Parsing data from untrusted Java serialized object

762 Views Asked by At

I need to parse untrusted Java serialized objects. The data is given to me as a byte array (written at some point by ObjectOutputStream).

I do not want to simply call ObjectInputStream.readObject() and/or load the actual object. I am looking for a way to safely parse the bytes and grab field names & values.

--

Here's a little summary of my attempt so far, after taking a look at the ObjectInputStream procedure for deserializing objects.

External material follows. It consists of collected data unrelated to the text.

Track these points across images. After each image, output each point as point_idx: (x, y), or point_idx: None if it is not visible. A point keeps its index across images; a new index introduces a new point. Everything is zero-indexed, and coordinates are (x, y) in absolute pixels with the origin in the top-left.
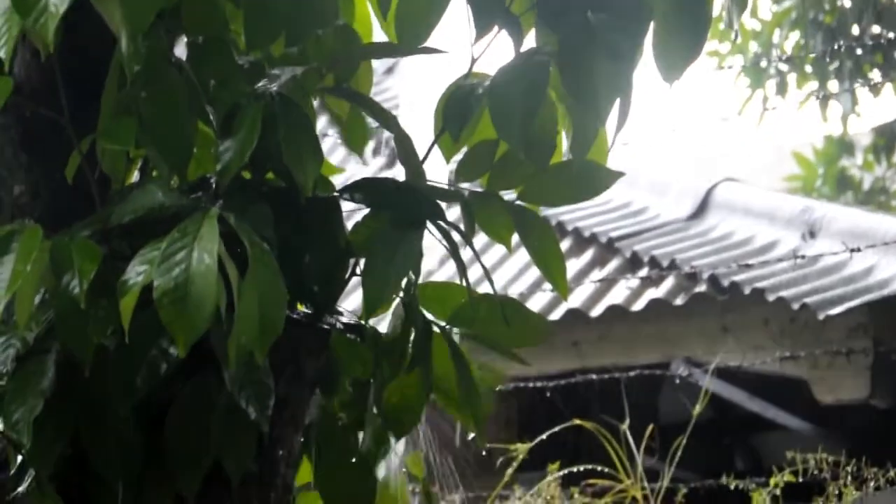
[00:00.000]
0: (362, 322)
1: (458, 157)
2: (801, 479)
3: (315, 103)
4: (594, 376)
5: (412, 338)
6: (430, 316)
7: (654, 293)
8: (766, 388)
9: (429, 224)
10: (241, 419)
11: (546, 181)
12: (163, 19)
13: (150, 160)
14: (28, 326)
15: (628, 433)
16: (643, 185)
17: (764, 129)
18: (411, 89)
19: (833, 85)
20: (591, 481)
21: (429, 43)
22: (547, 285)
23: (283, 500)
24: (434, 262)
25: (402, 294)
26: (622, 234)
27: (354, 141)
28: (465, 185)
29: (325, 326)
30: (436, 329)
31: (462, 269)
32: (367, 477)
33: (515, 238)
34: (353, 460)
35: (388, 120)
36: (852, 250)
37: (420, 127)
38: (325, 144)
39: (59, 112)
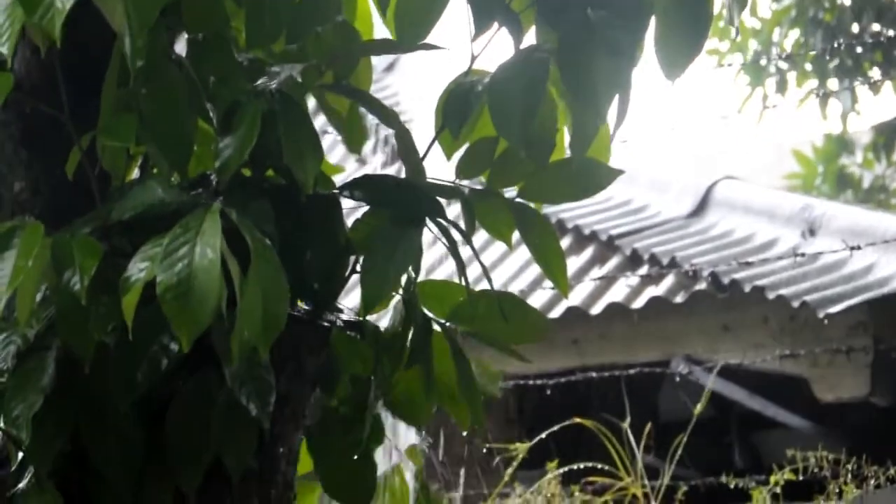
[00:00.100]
0: (362, 319)
1: (459, 154)
2: (801, 478)
3: (311, 103)
4: (594, 374)
5: (412, 335)
6: (429, 313)
7: (654, 291)
8: (767, 386)
9: (428, 221)
10: (241, 416)
11: (546, 178)
12: (163, 16)
13: (150, 157)
14: (29, 323)
15: (629, 431)
16: (643, 182)
17: (764, 128)
18: (411, 86)
19: (833, 83)
20: (592, 479)
21: (429, 40)
22: (547, 283)
23: (284, 497)
24: (433, 260)
25: (401, 291)
26: (622, 231)
27: (353, 139)
28: (465, 183)
29: (326, 324)
30: (435, 327)
31: (461, 266)
32: (368, 472)
33: (516, 235)
34: (355, 456)
35: (388, 116)
36: (852, 248)
37: (420, 124)
38: (324, 143)
39: (59, 108)
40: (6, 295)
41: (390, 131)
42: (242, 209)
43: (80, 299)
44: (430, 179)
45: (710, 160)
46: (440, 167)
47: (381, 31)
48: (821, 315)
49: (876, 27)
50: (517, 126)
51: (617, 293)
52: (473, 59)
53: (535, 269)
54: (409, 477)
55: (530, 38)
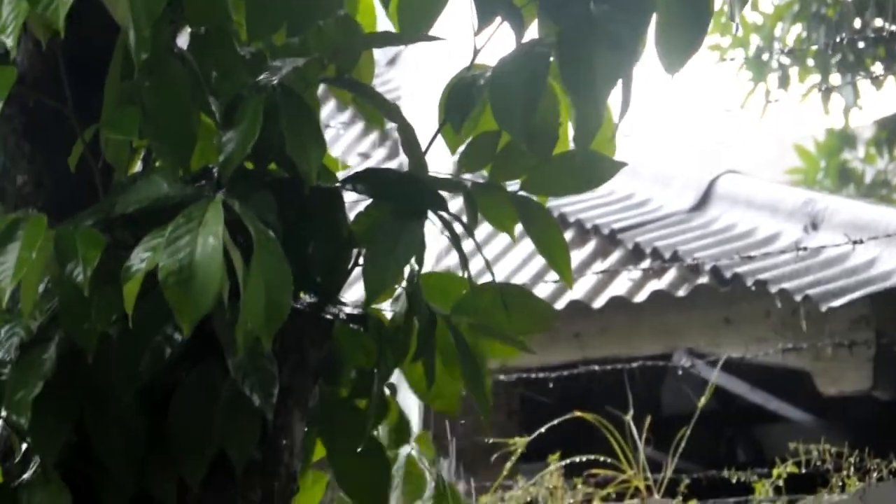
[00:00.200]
0: (365, 312)
1: (462, 148)
2: (803, 471)
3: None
4: (596, 367)
5: (416, 327)
6: (432, 306)
7: (656, 285)
8: (769, 380)
9: (431, 215)
10: (245, 407)
11: (549, 172)
12: (166, 10)
13: (153, 150)
14: (32, 315)
15: (631, 424)
16: (646, 176)
17: (766, 122)
18: (413, 80)
19: (835, 78)
20: (594, 471)
21: (430, 34)
22: (550, 276)
23: (287, 489)
24: (433, 255)
25: (405, 283)
26: (624, 225)
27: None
28: (467, 176)
29: (328, 316)
30: (439, 319)
31: (464, 259)
32: (380, 463)
33: (519, 228)
34: (366, 448)
35: (390, 110)
36: (855, 242)
37: (422, 118)
38: (326, 136)
39: (62, 102)
40: (11, 286)
41: (393, 125)
42: (245, 201)
43: (82, 290)
44: (433, 173)
45: (712, 154)
46: (443, 161)
47: (383, 24)
48: (823, 309)
49: (878, 22)
50: (518, 119)
51: (619, 287)
52: (476, 53)
53: (537, 263)
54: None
55: (532, 32)
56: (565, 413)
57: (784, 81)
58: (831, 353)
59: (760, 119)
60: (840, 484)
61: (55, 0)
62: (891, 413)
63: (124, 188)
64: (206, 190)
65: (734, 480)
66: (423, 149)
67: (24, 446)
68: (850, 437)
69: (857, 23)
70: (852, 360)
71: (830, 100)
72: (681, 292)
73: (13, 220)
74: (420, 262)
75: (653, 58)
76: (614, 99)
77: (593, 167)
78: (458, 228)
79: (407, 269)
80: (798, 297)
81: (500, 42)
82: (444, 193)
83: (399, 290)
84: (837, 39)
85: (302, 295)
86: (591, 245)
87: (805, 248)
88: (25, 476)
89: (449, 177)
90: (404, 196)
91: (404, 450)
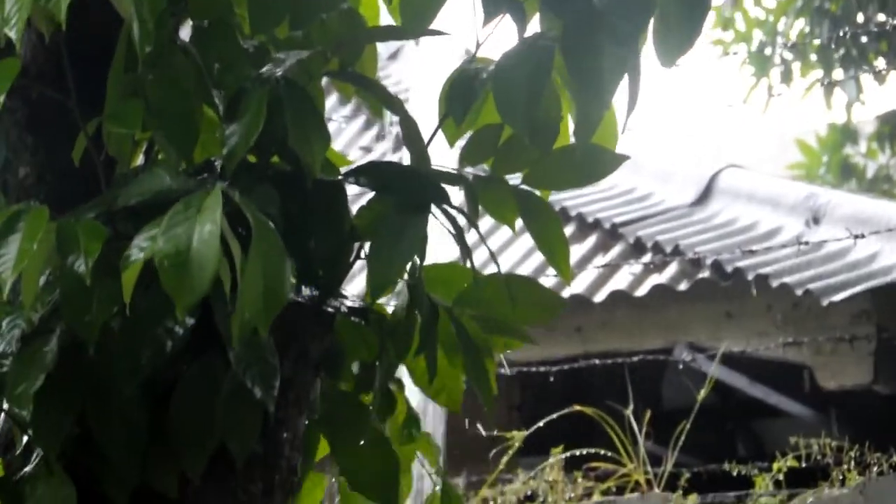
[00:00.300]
0: (367, 305)
1: (461, 142)
2: (803, 465)
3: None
4: (597, 362)
5: (418, 320)
6: (435, 298)
7: (657, 279)
8: (769, 374)
9: (433, 208)
10: (246, 400)
11: (551, 165)
12: (169, 3)
13: (156, 143)
14: (33, 307)
15: (631, 418)
16: (647, 170)
17: (768, 117)
18: (415, 75)
19: (838, 73)
20: (594, 465)
21: (433, 28)
22: (550, 270)
23: (288, 482)
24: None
25: (406, 276)
26: (626, 219)
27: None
28: (469, 170)
29: (330, 310)
30: (442, 311)
31: (467, 251)
32: (387, 456)
33: (519, 223)
34: (372, 441)
35: (393, 103)
36: (856, 237)
37: (424, 112)
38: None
39: (65, 94)
40: (12, 277)
41: (395, 119)
42: (247, 194)
43: (84, 282)
44: (435, 166)
45: (714, 149)
46: (444, 155)
47: (385, 19)
48: (824, 303)
49: (881, 17)
50: (522, 112)
51: (620, 281)
52: (478, 46)
53: (538, 257)
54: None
55: (534, 26)
56: (566, 407)
57: (786, 76)
58: (832, 348)
59: (762, 114)
60: (840, 478)
61: None
62: (891, 407)
63: (126, 181)
64: (209, 183)
65: (734, 474)
66: (425, 142)
67: (26, 439)
68: (851, 432)
69: (860, 18)
70: (853, 354)
71: (833, 95)
72: (682, 286)
73: (15, 211)
74: (422, 255)
75: (651, 52)
76: (620, 95)
77: (595, 161)
78: (460, 221)
79: (409, 263)
80: (799, 292)
81: (501, 37)
82: (445, 187)
83: (400, 283)
84: (840, 34)
85: (304, 288)
86: (592, 239)
87: (806, 243)
88: (27, 468)
89: (451, 170)
90: (407, 189)
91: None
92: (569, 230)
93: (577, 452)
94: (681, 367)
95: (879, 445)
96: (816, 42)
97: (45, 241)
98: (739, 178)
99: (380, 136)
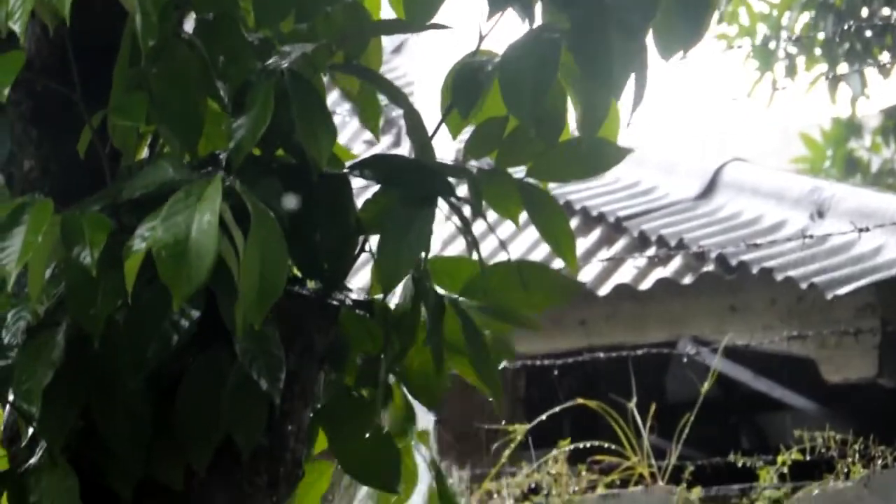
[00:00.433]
0: (371, 298)
1: (462, 135)
2: (808, 458)
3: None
4: (601, 355)
5: (426, 314)
6: (441, 290)
7: (661, 272)
8: (774, 368)
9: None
10: (251, 393)
11: (554, 158)
12: None
13: (160, 136)
14: (39, 300)
15: (635, 411)
16: (652, 164)
17: (772, 110)
18: (419, 68)
19: (842, 67)
20: (598, 458)
21: (437, 21)
22: (555, 264)
23: (293, 475)
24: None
25: (412, 269)
26: (630, 213)
27: (368, 117)
28: (472, 163)
29: (335, 303)
30: (448, 302)
31: (474, 243)
32: (388, 449)
33: (524, 215)
34: (372, 434)
35: (397, 96)
36: (861, 230)
37: (428, 105)
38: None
39: (69, 87)
40: (16, 269)
41: (399, 112)
42: (251, 187)
43: (89, 274)
44: (439, 159)
45: (718, 142)
46: (445, 148)
47: (386, 13)
48: (829, 297)
49: (886, 11)
50: (528, 104)
51: (625, 274)
52: (481, 39)
53: (542, 251)
54: (419, 459)
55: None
56: (570, 400)
57: (791, 70)
58: (836, 341)
59: (767, 108)
60: (845, 471)
61: None
62: None
63: (131, 174)
64: (213, 175)
65: (739, 467)
66: (430, 136)
67: (31, 431)
68: (855, 425)
69: (865, 12)
70: (857, 347)
71: (837, 89)
72: (686, 280)
73: (19, 204)
74: (427, 248)
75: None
76: (626, 88)
77: (599, 153)
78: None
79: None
80: (804, 285)
81: (504, 30)
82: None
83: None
84: (845, 28)
85: (309, 281)
86: (596, 232)
87: (811, 236)
88: (32, 461)
89: (454, 163)
90: (413, 182)
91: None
92: (573, 224)
93: (582, 445)
94: (685, 360)
95: (884, 438)
96: (821, 36)
97: (50, 233)
98: (744, 172)
99: (383, 130)
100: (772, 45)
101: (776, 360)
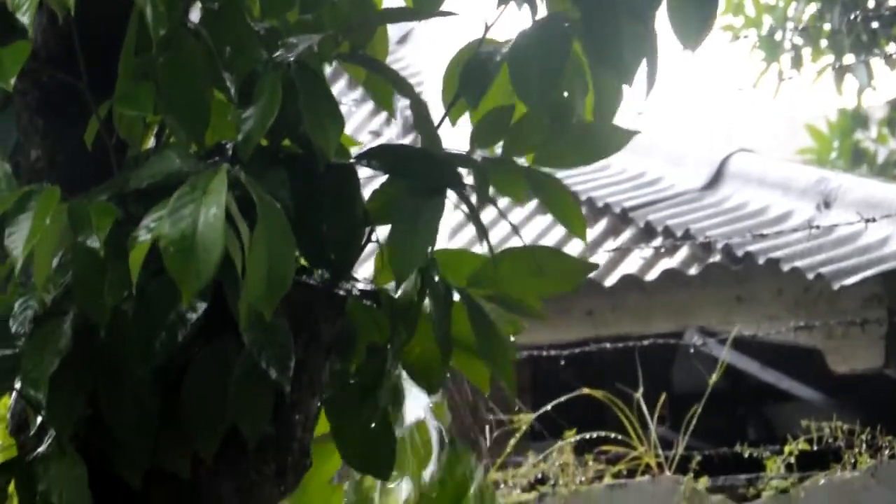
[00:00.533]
0: (378, 288)
1: (463, 121)
2: (815, 448)
3: (328, 70)
4: (608, 345)
5: (433, 305)
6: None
7: (668, 263)
8: (780, 358)
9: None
10: (258, 382)
11: (559, 144)
12: None
13: (167, 126)
14: (46, 289)
15: (642, 402)
16: (657, 155)
17: (779, 102)
18: (424, 59)
19: (848, 58)
20: (605, 448)
21: (444, 9)
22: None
23: (300, 464)
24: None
25: None
26: (636, 204)
27: (381, 99)
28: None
29: (342, 293)
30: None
31: (483, 231)
32: (388, 439)
33: (529, 209)
34: (375, 423)
35: (403, 86)
36: (867, 220)
37: (433, 95)
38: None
39: (76, 77)
40: (23, 255)
41: (405, 103)
42: (258, 178)
43: (97, 262)
44: (447, 149)
45: (724, 133)
46: (449, 137)
47: (394, 1)
48: (835, 287)
49: (893, 2)
50: (540, 93)
51: (631, 265)
52: (487, 28)
53: (549, 241)
54: (433, 432)
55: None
56: (577, 391)
57: (797, 61)
58: (843, 332)
59: (773, 98)
60: (852, 461)
61: None
62: None
63: (138, 164)
64: (220, 166)
65: (746, 457)
66: (436, 125)
67: (39, 420)
68: (862, 415)
69: (871, 2)
70: (864, 338)
71: (844, 80)
72: (692, 270)
73: (26, 191)
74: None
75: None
76: (637, 71)
77: (604, 138)
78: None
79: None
80: (810, 276)
81: (509, 19)
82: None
83: None
84: (851, 18)
85: (315, 271)
86: (602, 223)
87: (817, 227)
88: (41, 449)
89: (461, 152)
90: (420, 172)
91: (409, 419)
92: None
93: (588, 436)
94: (691, 351)
95: (891, 429)
96: (827, 27)
97: (57, 220)
98: (750, 163)
99: (389, 121)
100: (778, 35)
101: (783, 350)
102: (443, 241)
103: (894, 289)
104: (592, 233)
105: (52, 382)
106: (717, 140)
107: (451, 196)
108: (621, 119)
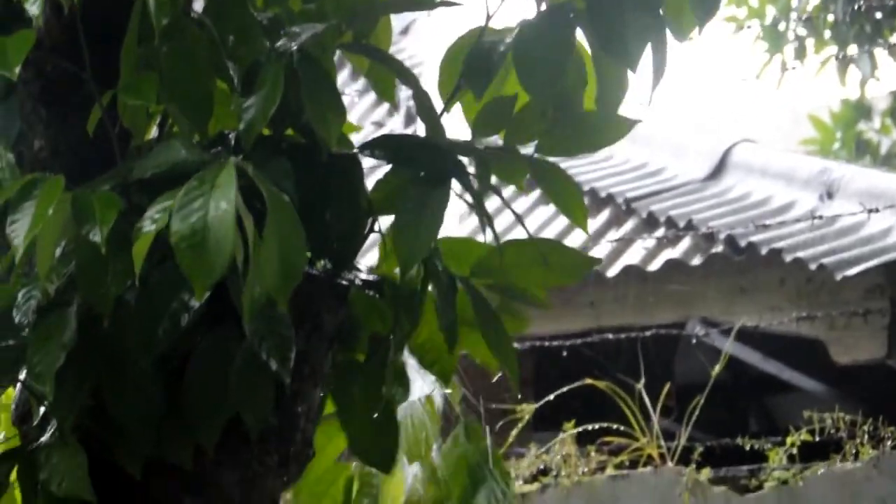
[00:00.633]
0: (381, 278)
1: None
2: (817, 439)
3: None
4: (610, 336)
5: (437, 293)
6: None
7: (670, 253)
8: (783, 349)
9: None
10: (259, 372)
11: (562, 133)
12: None
13: (170, 116)
14: (49, 279)
15: (644, 393)
16: (660, 145)
17: (782, 92)
18: (427, 50)
19: (852, 49)
20: (607, 439)
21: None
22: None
23: (303, 454)
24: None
25: None
26: (639, 194)
27: (384, 89)
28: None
29: (345, 282)
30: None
31: (487, 219)
32: (390, 427)
33: (532, 199)
34: (379, 413)
35: (407, 76)
36: (870, 211)
37: (434, 86)
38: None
39: (79, 66)
40: (27, 240)
41: (408, 93)
42: (261, 167)
43: (99, 253)
44: (449, 138)
45: (727, 124)
46: (450, 126)
47: None
48: (838, 277)
49: None
50: (545, 83)
51: (633, 255)
52: (489, 18)
53: (550, 232)
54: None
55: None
56: (579, 381)
57: (800, 52)
58: (846, 322)
59: (776, 89)
60: (854, 452)
61: None
62: None
63: (141, 153)
64: (223, 155)
65: (748, 448)
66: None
67: (42, 410)
68: (864, 406)
69: None
70: (867, 328)
71: (847, 71)
72: (695, 261)
73: (30, 180)
74: (440, 227)
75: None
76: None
77: (606, 126)
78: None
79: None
80: (813, 266)
81: (510, 9)
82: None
83: None
84: (855, 8)
85: (318, 261)
86: (605, 214)
87: (820, 217)
88: (43, 438)
89: (464, 142)
90: (423, 162)
91: (414, 396)
92: None
93: (590, 427)
94: (694, 341)
95: (893, 419)
96: (830, 18)
97: (61, 210)
98: (753, 153)
99: (392, 111)
100: (781, 26)
101: (785, 341)
102: (452, 227)
103: None
104: (595, 223)
105: (56, 375)
106: (721, 131)
107: (455, 185)
108: (626, 110)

I have tried to extract field types/names (as unicode strings) recursively based on expected stream constants. I end up with a list of field names whose values should appear in the byte array in order. I am uneasy about this approach because it is probably buggy. Especially accommodating for what seems to be individual serialization protocols followed by HashMap, ArrayList, etc. But it might work, if I can figure out a way to read the bytes that represent field values:

I can try to read and store primitives based on size/offset, but when I encounter my first object, it gets a bit more complicated -- there is no clear way to distinguish between which bytes are associated with which values anymore (without actually loading the object in the way that ObjectInputStream probably does?).

--

Can anyone suggest either a potential solution that I'm obviously looking past, or a trusted library that can help parse the serialized data without loading objects?

Thank you for reading, and for all comments/suggestions!!! I apologize if something is unclear and I would be happy to clarify if you bear with me.

1

There are 1 best solutions below

2
user207421 On

You can't do this in principle. Any Java class can take over its own Serialization and write arbitrary data to the stream that only it knows how to parse and reconstruct, via code that is only invoked during deserialization.